In Secrets, Lies, Betrayals, Scarf explores the ways in which the body retains the memory of painful events from the past—including secrets that a person may be holding from himself, because knowing them would be unbearable. She also discusses the ways in which such hurtful knowledge can be released and openly dealt with, enabling the individual to live a freer, healthier life.

It is now recognized that the body has a unique memory system: that early trauma and deeply buried feelings can be woven into the very fabric of our physical being. Certain events, however (even a change in the weather), can trigger these body-based memories, which may then manifest themselves in symptoms—for example, persistent anger, mood swings, headaches, muscle tension, and fatigue. These echoes from the past may also bring about self-destructive patterns of behavior—re-enactments of threatening but perhaps completely forgotten incidents.
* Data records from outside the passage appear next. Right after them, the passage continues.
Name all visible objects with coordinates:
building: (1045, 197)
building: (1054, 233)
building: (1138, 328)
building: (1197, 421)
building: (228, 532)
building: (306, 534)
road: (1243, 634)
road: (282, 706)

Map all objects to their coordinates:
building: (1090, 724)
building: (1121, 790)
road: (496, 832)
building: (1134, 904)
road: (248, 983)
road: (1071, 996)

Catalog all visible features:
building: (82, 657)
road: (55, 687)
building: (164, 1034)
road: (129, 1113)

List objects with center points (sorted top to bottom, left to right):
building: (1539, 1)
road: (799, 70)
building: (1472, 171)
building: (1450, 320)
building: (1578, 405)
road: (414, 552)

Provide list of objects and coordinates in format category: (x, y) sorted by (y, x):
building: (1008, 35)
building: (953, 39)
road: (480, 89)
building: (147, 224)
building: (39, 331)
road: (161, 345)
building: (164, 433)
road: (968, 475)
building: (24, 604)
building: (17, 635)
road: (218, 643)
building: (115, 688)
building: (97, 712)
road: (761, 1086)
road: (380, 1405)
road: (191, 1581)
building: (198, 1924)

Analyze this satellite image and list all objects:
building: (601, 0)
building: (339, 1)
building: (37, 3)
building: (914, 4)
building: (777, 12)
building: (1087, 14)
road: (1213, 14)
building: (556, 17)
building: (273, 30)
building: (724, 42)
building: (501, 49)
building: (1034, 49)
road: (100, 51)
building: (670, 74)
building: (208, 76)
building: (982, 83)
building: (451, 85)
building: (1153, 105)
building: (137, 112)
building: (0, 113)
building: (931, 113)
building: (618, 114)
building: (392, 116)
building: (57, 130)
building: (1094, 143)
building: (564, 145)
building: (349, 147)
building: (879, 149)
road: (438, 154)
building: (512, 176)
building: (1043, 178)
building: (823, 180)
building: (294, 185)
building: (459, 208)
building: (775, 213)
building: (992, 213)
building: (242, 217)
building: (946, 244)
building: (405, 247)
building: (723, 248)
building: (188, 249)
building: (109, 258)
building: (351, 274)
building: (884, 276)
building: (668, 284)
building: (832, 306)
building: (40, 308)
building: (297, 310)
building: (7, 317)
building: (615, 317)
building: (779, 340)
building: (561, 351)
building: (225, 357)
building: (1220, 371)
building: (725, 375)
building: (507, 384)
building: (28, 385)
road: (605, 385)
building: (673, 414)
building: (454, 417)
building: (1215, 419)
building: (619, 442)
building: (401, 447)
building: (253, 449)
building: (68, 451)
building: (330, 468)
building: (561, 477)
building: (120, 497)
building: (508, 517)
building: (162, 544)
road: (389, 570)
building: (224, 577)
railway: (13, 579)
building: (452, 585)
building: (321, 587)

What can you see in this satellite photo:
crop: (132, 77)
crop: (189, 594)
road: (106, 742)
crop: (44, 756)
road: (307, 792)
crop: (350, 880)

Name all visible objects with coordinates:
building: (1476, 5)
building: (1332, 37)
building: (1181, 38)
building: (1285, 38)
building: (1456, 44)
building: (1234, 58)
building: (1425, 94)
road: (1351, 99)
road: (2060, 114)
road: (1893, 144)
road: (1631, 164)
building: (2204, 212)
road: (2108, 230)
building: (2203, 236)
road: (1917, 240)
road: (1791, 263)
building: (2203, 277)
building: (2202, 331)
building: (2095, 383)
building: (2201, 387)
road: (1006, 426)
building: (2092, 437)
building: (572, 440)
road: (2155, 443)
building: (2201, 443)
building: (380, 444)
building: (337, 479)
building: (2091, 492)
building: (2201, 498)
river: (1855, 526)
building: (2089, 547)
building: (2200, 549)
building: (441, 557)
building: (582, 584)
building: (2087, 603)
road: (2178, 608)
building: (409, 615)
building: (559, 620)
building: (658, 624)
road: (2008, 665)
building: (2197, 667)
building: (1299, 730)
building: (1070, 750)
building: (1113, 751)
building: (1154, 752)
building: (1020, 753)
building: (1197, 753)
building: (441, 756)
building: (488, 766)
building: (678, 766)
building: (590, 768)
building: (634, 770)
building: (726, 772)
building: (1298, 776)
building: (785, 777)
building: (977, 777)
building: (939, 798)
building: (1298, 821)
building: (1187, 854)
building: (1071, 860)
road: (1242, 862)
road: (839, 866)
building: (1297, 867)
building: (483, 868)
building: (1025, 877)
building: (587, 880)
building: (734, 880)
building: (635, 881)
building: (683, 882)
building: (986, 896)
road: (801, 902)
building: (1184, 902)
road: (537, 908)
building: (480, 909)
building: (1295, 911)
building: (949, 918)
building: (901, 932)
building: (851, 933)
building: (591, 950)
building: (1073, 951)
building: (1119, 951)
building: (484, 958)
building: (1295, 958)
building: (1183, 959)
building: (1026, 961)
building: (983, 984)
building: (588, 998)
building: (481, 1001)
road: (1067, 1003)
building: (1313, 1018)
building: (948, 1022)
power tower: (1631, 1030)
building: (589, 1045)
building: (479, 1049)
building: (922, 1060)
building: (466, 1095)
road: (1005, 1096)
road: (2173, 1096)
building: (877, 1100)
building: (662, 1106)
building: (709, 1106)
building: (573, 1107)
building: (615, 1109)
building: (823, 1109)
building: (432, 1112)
Why does a beautiful, successful woman like Claudia seek out abusive, explosively tense relationships in which she is forced to hide the most basic truths about her history and who she is? Why does the presence of a female colleague’s name in her husband’s cell phone directory make Karen feel physically ill, so much so that she is forced to cancel a long-anticipated European holiday with a group of the couple’s friends? And why does Scarf herself experience painful physical symptoms in her jaw when she wrestles with contradictory memories of her mother?

As she explores these and other personal narratives, Scarf explains the ways in which the body’s neurobiological systems retain some of our lives’ most important experiences. Then, she goes on to describe the new power therapies, such as reprocessing (EMDR) and psychomotor (PBSP), which often have immediate results in situations where traditional Atalking@ therapies have proven to be of little avail.

This book is grounded in recent breakthroughs in mind/body science, and leavened by Scarf’s personal experiences and those of the people she interviewed. It is a mixture of research, analysis, insight into the human psyche and the latest news from the therapeutic front lines. Most centrally of all, it is about the traumas of everyday existence—about the surprisingly deep ways in which they affect us—both mentally and physically—and what steps we might take in order to master them.